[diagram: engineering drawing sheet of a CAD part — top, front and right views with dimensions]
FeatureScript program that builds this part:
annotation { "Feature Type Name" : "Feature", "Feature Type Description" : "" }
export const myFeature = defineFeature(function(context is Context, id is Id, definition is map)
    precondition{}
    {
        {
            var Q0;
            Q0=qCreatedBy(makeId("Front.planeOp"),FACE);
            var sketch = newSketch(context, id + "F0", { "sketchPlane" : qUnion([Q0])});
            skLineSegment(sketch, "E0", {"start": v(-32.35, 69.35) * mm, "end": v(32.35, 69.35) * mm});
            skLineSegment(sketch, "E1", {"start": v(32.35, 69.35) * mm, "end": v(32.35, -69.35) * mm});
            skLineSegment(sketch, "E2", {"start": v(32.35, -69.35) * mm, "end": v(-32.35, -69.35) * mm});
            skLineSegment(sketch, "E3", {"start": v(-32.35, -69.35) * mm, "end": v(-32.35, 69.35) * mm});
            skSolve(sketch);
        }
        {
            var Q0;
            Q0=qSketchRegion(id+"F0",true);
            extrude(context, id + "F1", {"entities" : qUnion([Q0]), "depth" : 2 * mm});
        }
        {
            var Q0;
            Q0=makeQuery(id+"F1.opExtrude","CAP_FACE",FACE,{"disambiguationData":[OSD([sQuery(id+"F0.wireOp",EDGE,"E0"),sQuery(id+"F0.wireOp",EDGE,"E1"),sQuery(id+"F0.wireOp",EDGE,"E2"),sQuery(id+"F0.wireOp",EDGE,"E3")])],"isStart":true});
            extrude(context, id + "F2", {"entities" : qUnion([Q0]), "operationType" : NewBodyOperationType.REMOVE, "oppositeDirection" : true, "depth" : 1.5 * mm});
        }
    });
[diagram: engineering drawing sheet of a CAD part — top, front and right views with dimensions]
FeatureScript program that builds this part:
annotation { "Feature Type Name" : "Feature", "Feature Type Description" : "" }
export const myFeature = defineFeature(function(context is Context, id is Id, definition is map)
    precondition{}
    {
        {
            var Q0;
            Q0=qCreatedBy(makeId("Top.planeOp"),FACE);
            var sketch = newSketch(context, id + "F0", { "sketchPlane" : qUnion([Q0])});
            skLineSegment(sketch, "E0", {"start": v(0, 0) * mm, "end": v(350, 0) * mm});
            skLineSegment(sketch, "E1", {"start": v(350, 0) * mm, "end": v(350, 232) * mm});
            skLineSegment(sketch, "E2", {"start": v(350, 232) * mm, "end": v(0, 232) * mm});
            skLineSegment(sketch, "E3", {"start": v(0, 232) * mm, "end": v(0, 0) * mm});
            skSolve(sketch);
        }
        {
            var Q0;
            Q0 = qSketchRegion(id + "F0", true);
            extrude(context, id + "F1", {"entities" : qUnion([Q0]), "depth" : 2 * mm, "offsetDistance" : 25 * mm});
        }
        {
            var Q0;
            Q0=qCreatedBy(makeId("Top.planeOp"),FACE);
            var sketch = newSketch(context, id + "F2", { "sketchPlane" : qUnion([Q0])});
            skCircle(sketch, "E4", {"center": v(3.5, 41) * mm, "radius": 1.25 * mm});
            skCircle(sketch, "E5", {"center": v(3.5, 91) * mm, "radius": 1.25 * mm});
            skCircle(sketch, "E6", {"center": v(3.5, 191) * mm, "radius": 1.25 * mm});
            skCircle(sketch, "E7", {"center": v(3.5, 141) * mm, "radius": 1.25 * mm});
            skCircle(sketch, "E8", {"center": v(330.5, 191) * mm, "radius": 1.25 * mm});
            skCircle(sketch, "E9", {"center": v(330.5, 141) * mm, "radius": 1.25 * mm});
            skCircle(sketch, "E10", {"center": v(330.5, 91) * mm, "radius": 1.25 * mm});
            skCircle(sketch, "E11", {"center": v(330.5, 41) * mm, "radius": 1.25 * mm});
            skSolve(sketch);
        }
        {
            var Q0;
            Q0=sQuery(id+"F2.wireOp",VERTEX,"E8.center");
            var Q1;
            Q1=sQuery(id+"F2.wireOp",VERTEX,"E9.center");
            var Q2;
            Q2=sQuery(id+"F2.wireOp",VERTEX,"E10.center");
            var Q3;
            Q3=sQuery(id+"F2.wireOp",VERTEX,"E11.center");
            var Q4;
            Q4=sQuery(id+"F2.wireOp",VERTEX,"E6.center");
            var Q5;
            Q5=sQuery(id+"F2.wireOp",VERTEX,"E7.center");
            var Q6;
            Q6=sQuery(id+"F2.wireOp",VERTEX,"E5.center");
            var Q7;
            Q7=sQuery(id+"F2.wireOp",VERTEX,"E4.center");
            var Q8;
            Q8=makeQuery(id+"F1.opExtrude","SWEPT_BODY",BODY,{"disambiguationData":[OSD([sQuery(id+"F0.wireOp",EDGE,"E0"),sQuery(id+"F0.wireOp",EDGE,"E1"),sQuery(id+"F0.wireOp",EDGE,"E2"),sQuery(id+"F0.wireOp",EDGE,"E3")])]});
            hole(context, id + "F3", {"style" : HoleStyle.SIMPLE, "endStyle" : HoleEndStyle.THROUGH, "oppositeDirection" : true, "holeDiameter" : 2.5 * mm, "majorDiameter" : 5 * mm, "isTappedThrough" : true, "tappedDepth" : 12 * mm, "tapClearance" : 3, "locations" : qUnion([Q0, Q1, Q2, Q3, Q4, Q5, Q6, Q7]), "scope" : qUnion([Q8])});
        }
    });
########
## EXERCISE
Pull out every line of the listing above that contains the string "disambiguationData", treating uppercase and lowercase letters as different.

## WRITTEN SOLUTION
            Q0=makeQuery(id+"F1.opExtrude","CAP_FACE",FACE,{"disambiguationData":[OSD([sQuery(id+"F0.wireOp",EDGE,"E0"),sQuery(id+"F0.wireOp",EDGE,"E1"),sQuery(id+"F0.wireOp",EDGE,"E2"),sQuery(id+"F0.wireOp",EDGE,"E3")])],"isStart":true});
            Q8=makeQuery(id+"F1.opExtrude","SWEPT_BODY",BODY,{"disambiguationData":[OSD([sQuery(id+"F0.wireOp",EDGE,"E0"),sQuery(id+"F0.wireOp",EDGE,"E1"),sQuery(id+"F0.wireOp",EDGE,"E2"),sQuery(id+"F0.wireOp",EDGE,"E3")])]});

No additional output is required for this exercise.